Once Republicans stopped laughing, they said Obama's tax hikes were far too much and his cuts to entitlement programs were far too little. Republicans haven't published a formal counterproposal, but in general they favor structural reforms to entitlement programs that would significantly lower costs, along with deep cuts in most other programs, except defense. They might accept fewer tax credits and loopholes for the wealthy, but they want to leave tax rates where they are.
Since there's likely to be a fusillade of leaks, trial balloons, bluffs and perhaps even a few earnest proposals during the next several weeks, here's an outline of what budget experts think would be a rational way to resolve the whole problem:
Extend the deadline. Most of the analysis (and drama) regarding the fiscal cliff focuses on what will happen if some or all of the looming tax hikes and spending cuts go into effect as scheduled at the beginning of 2013. But that's a man-made-and inconvenient—deadline that happens to fall during a lame-duck session of Congress, right after a national election. It would be far more rational to extend the deadline into early or mid 2013, giving the next Congress more time to address some of the most controversial issues in politics.
There's one possible trade-off: Another downgrade in the U.S. credit rating. But if investors felt negotiators in Washington were headed toward a bona fide solution to these momentous budget problems, it might not matter much.
Raise taxes modestly. Virtually all reputable budget analysts say there's no way to make a dent in the $16 trillion national debt without meaningful tax increases. Many CEOs agree. Obama's proposals—which target the wealthy but exempt everybody else--may even be insufficient. The 2010 Bowles-Simpson commission, for instance, proposed a range of tax reforms that would simplify the tax code but raise the total tax payments for every income group, including the lowest earners.
Yet the prospect of abrupt tax hikes of an unknown magnitude—which is what we're facing now—is an absurd way to run the economy.

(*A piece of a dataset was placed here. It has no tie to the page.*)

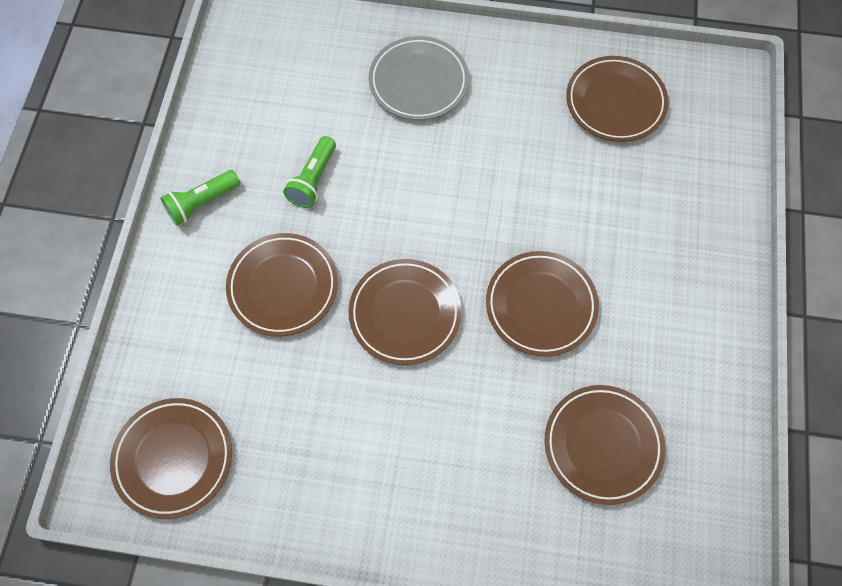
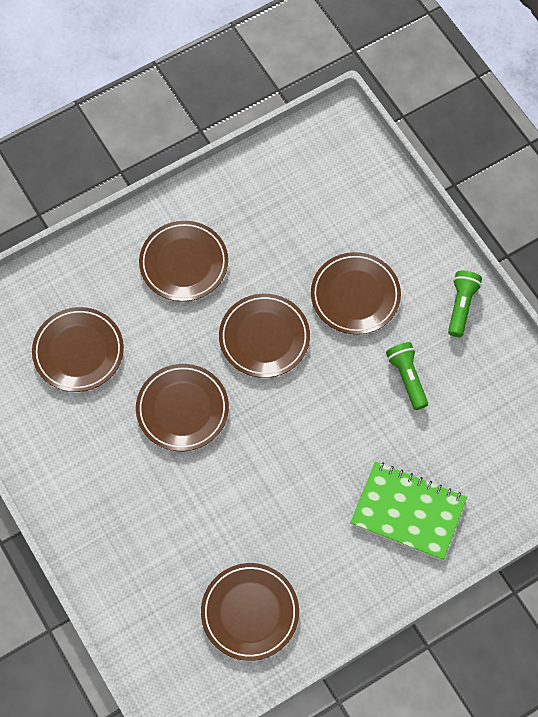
camera: 140 degrees right, 0 degrees up
brown plate [110,398,232,519] -> brown plate moved to [139,221,228,302]
grey plate [369,36,469,120] -> green notebook [350,461,467,561]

The right way to adopt such significant changes is to phase them in gradually and provide at least a year's notice, so consumers and businesses can plan accordingly.
Cut spending significantly. The $110 billion in annual cuts set to begin next year is actually a good start—except that it's happening too soon. The economy is still too weak to absorb a shock of this magnitude, which is why Obama has proposed a one-year delay. (It's a good bet Republicans will ultimately go along with that.)
But once the economy is healthier, $110 billion a year in cuts probably won't be enough. During the next decade that would add up to just a little more than $1 trillion. The debt-reduction target most experts think we need to hit is $4 trillion or more. If Obama were to get his $1.6 trillion in new tax revenue, along with $1 trillion in spending cuts, that would still require another $1.4 trillion in spending cuts to reach $4 trillion. The alternative, of course, is to raise taxes by even more.
Fix expensive entitlements. Democrats are talking tough about leaving popular programs like Medicare and Social Security out of the cliff negotiations, but there's really no way to fix the government's finances without overhauling these costly programs. Medicare and Medicaid in particular will eventually swamp the govenrment's finances if they don't become more cost-effective, because of the ever-increasing cost of healthcare. Investors simply won't give credibility to a plan that doesn't address these problems.
Impose a little pain on everybody. As in most negotiations, a good outcome on the fiscal cliff will require everybody to feel like they gave something up. That's why a deal focused solely on taxing the rich more, as one example, would lack credibility if it included no spending cuts or other concessions by the people who tend to be the biggest beneficiaries of government programs. A deal that imposed a little bit of pain on everybody, by contrast, would be believable, and that alone might cheer markets, stoke optimism and boost the economy. As long as it doesn't go into effect tomorrow.